Confidence in this Review

2-Confident (read it all; understood it all reasonably well)


Reviewer 4

Summary

This paper proposed a way to project the non-decomposable ancestral constraints to decomposable constraints so the decomposable-score-based structure learning approaches can incorporate such domain knowledge and hence improve the learning efficiency. The novelty of this paper mostly lies in section 5 where the authors introduced their proposed way to project the non-decomposable ancestral constraints to edge and topological ordering constraints which are decomposable.

Qualitative Assessment

The paper is well written and clearly illustrates their work both in the theory part and the experiments part. I have some concerns and suggestions as below: i. Table 3 shows that the projection of ancestral constraints can only improve the performance of EC trees but not the ILP approach. Does it mean that projecting the ancestral constraints to decomposable constraints only works for EC trees and have poor generalization ability to other learning approaches? Considering the main innovation of this paper is to infer decomposable constraints from non-decomposable ancestral constraints, it would be more convincing if the authors can show that incorporating such decomposable constraints can improve the performance and efficiency of certain learning approach which originally cannot handle the non-decomposable constraints. ii. Table 2 shows an easy-hard-easy pattern on the EC tree performance as increasing the proportion of ancestral constraints. Why does it happen? Does it mean that the effect of reducing the EC tree search space with ancestral constraints is fairly sensitive to the amount of domain knowledge it incorporates compared to the ILP approach? Hence, the number of ancestral constraints needs to be carefully tuned in order to achieve ideal performance? iii. Table 2 only shows the results of the structural Hamming distance from the EC trees. But, how does it compared with ILP approach? iv. A small suggestion: I understand that the BN graph contains the theoretical fundamental of EC trees as EC trees is extended from it. However, since the experiments part only considered the search space of EC trees with ancestral constraints applied to it, I would drop section 4.1 and spend more time on better explaining EC trees and the A* algorithm in the EC tree settings.

Confidence in this Review

2-Confident (read it all; understood it all reasonably well)


Reviewer 5

Summary

This paper considers the problem of finding an optimal Bayesian network configuration. In particular the authors show how to incorporate non-decomposable constraints (and in particular ancestral constrains) into the structure learning approach of Chen et al. [2015, 2016]. Empirical evaluation of the proposed approach against ILP based approaches shows orders of magnitude improvements.

Qualitative Assessment

The authors rephrase the problem as a MaxSAT problem with specific constraints. While my expertise in with this approach is limited the results (runtime comparison) seem quite impressive. Specifically the authors show a runtime reduction by orders of magnitude relative to alternative methods.

Confidence in this Review

1-Less confident (might not have understood significant parts)

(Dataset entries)
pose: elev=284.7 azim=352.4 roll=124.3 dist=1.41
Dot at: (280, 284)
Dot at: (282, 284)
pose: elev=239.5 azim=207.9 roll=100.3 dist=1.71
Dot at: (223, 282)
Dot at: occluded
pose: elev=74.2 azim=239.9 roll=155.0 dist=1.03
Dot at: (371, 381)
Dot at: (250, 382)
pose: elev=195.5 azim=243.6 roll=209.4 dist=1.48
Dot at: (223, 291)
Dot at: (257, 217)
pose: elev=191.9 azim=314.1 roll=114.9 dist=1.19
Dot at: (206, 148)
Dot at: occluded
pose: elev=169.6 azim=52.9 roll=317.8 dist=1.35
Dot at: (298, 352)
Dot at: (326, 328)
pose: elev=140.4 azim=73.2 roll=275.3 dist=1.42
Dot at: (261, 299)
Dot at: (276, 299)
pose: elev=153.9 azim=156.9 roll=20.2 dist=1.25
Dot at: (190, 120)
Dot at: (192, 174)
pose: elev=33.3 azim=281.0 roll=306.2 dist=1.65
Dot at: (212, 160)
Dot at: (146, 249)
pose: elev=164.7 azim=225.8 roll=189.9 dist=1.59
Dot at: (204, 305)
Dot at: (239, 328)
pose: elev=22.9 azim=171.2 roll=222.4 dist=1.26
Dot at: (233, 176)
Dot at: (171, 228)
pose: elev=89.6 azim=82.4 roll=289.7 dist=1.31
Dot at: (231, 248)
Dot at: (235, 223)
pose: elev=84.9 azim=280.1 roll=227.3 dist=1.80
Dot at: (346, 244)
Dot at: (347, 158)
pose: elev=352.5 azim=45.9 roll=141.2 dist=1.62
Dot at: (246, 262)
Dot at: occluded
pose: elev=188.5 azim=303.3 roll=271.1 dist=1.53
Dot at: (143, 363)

**EXERCISE DETAILS:**
In the reviews, condense the paragraph beginning "This paper proposed a way" into a short bulleted list that keeps its main facts. Work from the reviews alone; the data plays no part.

**ANSWER:**
- The paper proposes projecting non-decomposable ancestral constraints onto decomposable constraints.
- This lets structure learning approaches based on decomposable scores incorporate such domain knowledge, which improves learning efficiency.
- The paper's novelty lies mostly in section 5. That section introduces the projection onto edge and topological ordering constraints, which are decomposable.